How lucky we are when poems come our way. And as a poet, when poems come in our way. You can’t step around them, they just are.
For Monday, I’d like to extend a poem that came my way to clarify both our luck and our arduous journey into the unknown. A friend from graduate school, Melanie Bishop, reached out as she is promoting the book by her friend, Andi Werblin Reid— who died in 2022. Andi, also a U of AZ MFA graduate, died of ovarian cancer after a long illness. Melanie wrote, “She tried everything--every new kind of chemo, every clinical trial, and nothing worked.” Yet she could not stop writing.
Melanie helped her to organize the poems as she was writing so prolifically. Now, “helping to get this book out has been a way to spend time with her,” Melanie says.

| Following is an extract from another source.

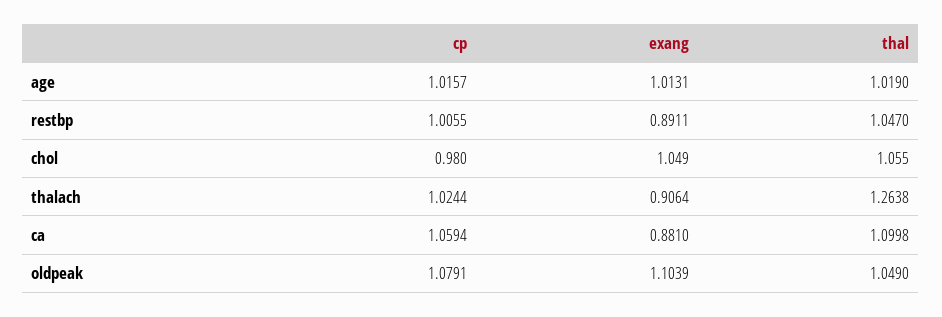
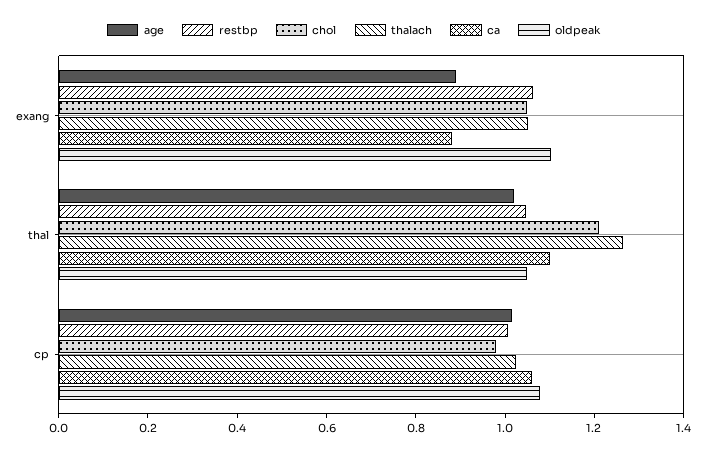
age, exang: 1.0131 -> 0.9
restbp, exang: 0.8911 -> 1.05
chol, thal: 1.055 -> 1.2
thalach, exang: 0.9064 -> 1.05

Of the many poems in Andi’s forthcoming book To See Yourself as You Vanish, this one caught my imagination:
COMPACT agree to live beneath the owl's stony stare and continue the scant attraction to living. let it cease to be even scant. sometimes a chorus of painkillers will save you and sometimes it will be your own enchantment with the world, the world as a field of baffled daisies. hold fast to the myth of the blackbird and the golden cosmic egg, ignoring when possible sutures, scars, symbols of the body's necessary impoliteness. trust something as simple as string might tie it all together. let a handful of wings take hold.
Every day, if we have the tenacity to do so, I hope we can let our enchantments with the world save us. I learned from Andi’s obituary that she loved Gerber daisies and she loved the color orange. And so that “field of baffled daisies” presents us with a question and an answer.
For me, I like looking deeply into the opening peony.
Andi Werblin Reid’s book will be released by Wesleyan University Press in September.
Thanks for introducing Andi’s poetry to us. I went to the Wesleyan University Press description of her work and came across this quote. Something I can totally relate to.
“People living with cancer and other chronic illnesses are not taking up arms, they are living as long and as humanely as possible: not to win or lose, simply to live."
I’ve pre-ordered her book…
I look forward to reading this book. Thank you for including the preorder link.